#### TAREFA A:
Diga se cada afirmação concorda com o texto de leitura e responda sim ou não, citando as palavras do texto que decidem: (i) O álbum PADRIM é de 2019. (ii) A aula aberta sobre "Literatura & Erotismo" é paga. (iii) Camille ficou com o livro depois de lê-lo.

#### TEXTO DE LEITURA:
▬▬▬▬▬▬

Pra ouvir no repeat: o já clássico álbum PADRIM (2019), do FBC, obra prima que diz tanto sobre BH e sobre o Brasil.
Pra ver e citar em pesquisas: esse vídeo genial do Ora Thiago sobre Frankenstein e corpos transgressores. O Thiago é um dos pensadores hoje com os quais eu mais me alinho, parece que lemos e pensamos sobre as mesmas coisas (amo).
rastros da navegação
trabalhos pelos sete mares
Dei uma aula aberta sobre “Literatura & Erotismo”, grande tema das minhas pesquisas, no YouTube do Teatro da Fumaça, e a aula está disponível gratuitamente neste link.
A gigante Micheliny Verunschk premiou simbolicamente O presidente pornô no podcast Histórias Diversas, ao lado de Mata doce, da maravilhosa Luciany Aparecida. Recomendo muito todos os episódios do podcast, tem até uma entrevista comigo por lá.
Esse vídeo lindo e divertido da Camille, que leu O presidente pornô e depois deixou o livro de presente a uma pessoa desconhecida que será a próxima viajante ao Plazil.
carta na garrafa
respostas de leitores às últimas cartas
parabéns, bruna, embora tenha sido um pouco gatilho ler tantos prazeres cotidianos no exato momento em que brigo com uma burocracia bancária e acadêmica. riquíssima, muitas referências para explorar. e uma imagem: a de liam neeson como kinsey, antes de se acomodar no mesmo e repetitivo papel de macho vingador.

▬▬▬▬▬▬

Registros de uma coleta de dados

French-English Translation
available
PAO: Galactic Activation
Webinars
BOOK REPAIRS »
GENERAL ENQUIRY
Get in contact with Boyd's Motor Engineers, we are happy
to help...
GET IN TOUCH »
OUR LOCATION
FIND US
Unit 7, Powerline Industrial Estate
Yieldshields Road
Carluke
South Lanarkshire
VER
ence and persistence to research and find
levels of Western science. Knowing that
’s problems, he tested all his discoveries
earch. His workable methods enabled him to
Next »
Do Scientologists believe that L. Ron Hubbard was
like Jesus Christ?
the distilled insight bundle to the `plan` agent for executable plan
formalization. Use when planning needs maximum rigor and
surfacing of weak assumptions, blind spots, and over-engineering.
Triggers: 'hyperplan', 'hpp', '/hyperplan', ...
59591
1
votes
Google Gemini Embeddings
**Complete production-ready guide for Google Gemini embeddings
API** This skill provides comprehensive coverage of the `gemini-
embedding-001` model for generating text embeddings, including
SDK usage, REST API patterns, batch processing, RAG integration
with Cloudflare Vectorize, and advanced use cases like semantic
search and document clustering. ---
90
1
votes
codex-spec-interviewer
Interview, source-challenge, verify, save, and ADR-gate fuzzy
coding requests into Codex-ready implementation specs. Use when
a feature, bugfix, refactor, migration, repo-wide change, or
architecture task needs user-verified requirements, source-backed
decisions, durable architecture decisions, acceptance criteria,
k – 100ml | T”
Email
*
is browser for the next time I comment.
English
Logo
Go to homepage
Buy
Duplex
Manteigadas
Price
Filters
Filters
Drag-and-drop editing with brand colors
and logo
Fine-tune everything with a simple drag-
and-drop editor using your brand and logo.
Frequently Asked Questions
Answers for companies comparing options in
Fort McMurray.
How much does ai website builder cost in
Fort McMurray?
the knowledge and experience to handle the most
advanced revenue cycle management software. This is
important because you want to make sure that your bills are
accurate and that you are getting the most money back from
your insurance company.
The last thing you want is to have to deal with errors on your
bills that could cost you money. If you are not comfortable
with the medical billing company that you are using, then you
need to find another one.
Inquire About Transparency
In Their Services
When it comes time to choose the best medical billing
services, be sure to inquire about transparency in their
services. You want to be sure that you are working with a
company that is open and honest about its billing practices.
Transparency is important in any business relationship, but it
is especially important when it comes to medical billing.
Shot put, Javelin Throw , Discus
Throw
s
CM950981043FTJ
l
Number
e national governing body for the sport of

▬▬▬▬▬▬

#### TAREFA B:
Nos registros, troque "Unit 7" por "Unit 9" no trecho que vai do início até a linha que contém "ence and persistence to research and find", sem mudar mais nada, e reescreva só esse trecho.

#### RESPOSTA ESCRITA A:
(i) Sim: "o já clássico álbum PADRIM (2019), do FBC".
(ii) Não: "a aula está disponível gratuitamente neste link".
(iii) Não: "deixou o livro de presente a uma pessoa desconhecida".

#### RESPOSTA ESCRITA B:
French-English Translation
available
PAO: Galactic Activation
Webinars
BOOK REPAIRS »
GENERAL ENQUIRY
Get in contact with Boyd's Motor Engineers, we are happy
to help...
GET IN TOUCH »
OUR LOCATION
FIND US
Unit 9, Powerline Industrial Estate
Yieldshields Road
Carluke
South Lanarkshire
VER
ence and persistence to research and find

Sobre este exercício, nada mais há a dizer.